CL1.101 - Introduction to Linguistics - 1 | Intro to Linguistics Guest Lecture

with Prof. Aditi Mukherjee

Dec 23, 2020 - Wednesday

Written by: Pratyaksh Gautam

This is a guest lecture by Prof. Dipti Misra

Sentence Structure

Sentences consists of words, each of which belong to certain word classes and have functions within the structure of the sentence.
Words in sentences often form constituents, which can be analysed as single units in addition to their individual members.

Constituent Analysis and Dependency Grammar

Constituent analysis is based on Phase Structure Grammar (PSG) Here the constituent structure can be represented as a tree, with a heirarchy displaying the relations between the constituents.

For the sentence:
Hari eats two bananas every morning
Phrase Structure Tree

graph TD
    S --> NP_1
    S --> VP_1
    NP_1 --> N_a
    N_a --> Hari
    VP_1 --> V
    V --> eats
    VP_1 --> NP_2a
    VP_1 --> NP_2b
    NP_2a --> det_b
    NP_2a --> N_b
    det_b --> two
    N_b --> bananas
    NP_2b --> det_c
    NP_2b --> N_c
    det_c --> every
    N_c --> morning

In contrast, we have another way of looking at the sentence and the relations between the words in it known as Dependency Grammar
If we were to parse the same sentence that we saw previously, we would get the following:
Dependency Tree

graph TD
    eats -- subj --> Hari
    eats -- obj --> bananas
    eats -- time --> morning
    bananas -- det --> two
    morning -- det --> every

If we look at the PSG parsing, we note that every word falls under a constituency and the sentence itself forms the root of the tree.
Each leaf is a word.
However in dependency grammar, the words form nodes at all levels of the trees and there is one single word which is the root of the sentence.
Phrase Structures Trees preserve the structure, i.e the word order of the sentence, however Dependency Trees do not.

The nature of the dependencies is decided on the basis of meaning. The dependencies capture semantic relations between the words and their dependent.
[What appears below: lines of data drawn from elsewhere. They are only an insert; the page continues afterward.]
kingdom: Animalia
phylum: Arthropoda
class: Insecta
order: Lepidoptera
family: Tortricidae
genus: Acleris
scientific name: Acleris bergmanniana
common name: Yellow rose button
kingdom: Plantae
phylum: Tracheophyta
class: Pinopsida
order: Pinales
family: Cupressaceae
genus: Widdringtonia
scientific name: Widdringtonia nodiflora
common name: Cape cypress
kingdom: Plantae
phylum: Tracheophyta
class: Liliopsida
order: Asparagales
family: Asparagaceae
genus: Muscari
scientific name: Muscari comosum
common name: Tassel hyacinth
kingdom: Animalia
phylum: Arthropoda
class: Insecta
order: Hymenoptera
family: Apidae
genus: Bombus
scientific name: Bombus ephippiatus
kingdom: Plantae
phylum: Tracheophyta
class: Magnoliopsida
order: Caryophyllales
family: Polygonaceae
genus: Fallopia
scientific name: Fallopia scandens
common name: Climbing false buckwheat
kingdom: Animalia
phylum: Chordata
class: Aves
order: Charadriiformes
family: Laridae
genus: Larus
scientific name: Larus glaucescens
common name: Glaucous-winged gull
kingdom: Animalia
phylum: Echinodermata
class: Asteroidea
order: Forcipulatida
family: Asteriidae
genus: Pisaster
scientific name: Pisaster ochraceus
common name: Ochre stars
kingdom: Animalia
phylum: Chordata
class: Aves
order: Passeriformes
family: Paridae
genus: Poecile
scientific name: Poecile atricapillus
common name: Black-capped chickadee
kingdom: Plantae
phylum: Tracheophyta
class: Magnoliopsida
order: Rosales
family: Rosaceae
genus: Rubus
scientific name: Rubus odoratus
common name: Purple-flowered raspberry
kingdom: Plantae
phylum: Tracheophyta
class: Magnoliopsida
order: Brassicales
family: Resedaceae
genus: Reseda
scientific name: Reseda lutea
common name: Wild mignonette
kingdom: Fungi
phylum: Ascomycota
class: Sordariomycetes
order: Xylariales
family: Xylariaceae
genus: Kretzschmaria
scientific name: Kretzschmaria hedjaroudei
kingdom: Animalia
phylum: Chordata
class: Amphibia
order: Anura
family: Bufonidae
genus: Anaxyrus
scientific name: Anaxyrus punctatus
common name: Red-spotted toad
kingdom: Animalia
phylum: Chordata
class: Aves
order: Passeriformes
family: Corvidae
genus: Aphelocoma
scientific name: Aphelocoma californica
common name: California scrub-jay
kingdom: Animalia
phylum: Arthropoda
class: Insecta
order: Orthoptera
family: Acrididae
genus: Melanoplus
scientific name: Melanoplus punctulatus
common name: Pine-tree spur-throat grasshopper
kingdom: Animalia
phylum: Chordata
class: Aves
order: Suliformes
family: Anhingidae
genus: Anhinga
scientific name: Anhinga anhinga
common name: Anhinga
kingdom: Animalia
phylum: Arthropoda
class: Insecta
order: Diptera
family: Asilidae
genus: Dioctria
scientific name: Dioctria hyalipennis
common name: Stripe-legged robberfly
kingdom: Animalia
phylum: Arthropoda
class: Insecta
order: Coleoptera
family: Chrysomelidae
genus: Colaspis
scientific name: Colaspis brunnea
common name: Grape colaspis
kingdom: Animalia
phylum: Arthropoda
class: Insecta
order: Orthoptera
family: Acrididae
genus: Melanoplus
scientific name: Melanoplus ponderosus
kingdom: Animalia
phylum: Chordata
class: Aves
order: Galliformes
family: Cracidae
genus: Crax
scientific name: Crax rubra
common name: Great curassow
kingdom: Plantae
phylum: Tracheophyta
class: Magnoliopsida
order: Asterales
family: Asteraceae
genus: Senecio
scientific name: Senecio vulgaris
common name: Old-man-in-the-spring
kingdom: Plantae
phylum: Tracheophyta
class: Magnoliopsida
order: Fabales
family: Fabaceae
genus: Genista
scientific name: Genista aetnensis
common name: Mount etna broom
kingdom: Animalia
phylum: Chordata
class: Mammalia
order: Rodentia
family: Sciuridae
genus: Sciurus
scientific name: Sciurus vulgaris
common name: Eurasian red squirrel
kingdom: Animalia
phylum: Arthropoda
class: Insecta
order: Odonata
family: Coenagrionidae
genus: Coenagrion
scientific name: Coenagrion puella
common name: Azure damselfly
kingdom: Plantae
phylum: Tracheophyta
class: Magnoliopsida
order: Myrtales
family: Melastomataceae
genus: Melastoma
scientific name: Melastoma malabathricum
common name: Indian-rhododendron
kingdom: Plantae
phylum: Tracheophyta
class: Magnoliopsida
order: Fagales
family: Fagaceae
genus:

English has a relatively strict word order that lends itself to working well with PSG parsing, however in recently DG has grown more favourable with those in the field of natural language processing.
This is because DG firstly works better with languages with more flexible word order, including many ILs, and since it focuses on the relations of meaning.
Probablistic and Statistical methods which were used to infer data from large databanks have now largely been replaced by machine learning methods.